What needs to be done
Please reproduce every line of text in the records below, word for word, and leave out the pictures.

━━━

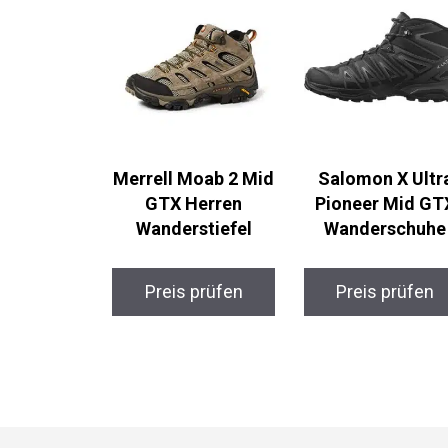
Merrell Moab 2 Mid
Salomon X Ultr
GTX Herren
Pioneer Mid GT
Wanderstiefel
Wanderschuhe
Preis prüfen
Preis prüfen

━━━

Result of the exercise
Merrell Moab 2 Mid
Salomon X Ultr
GTX Herren
Pioneer Mid GT
Wanderstiefel
Wanderschuhe
Preis prüfen
Preis prüfen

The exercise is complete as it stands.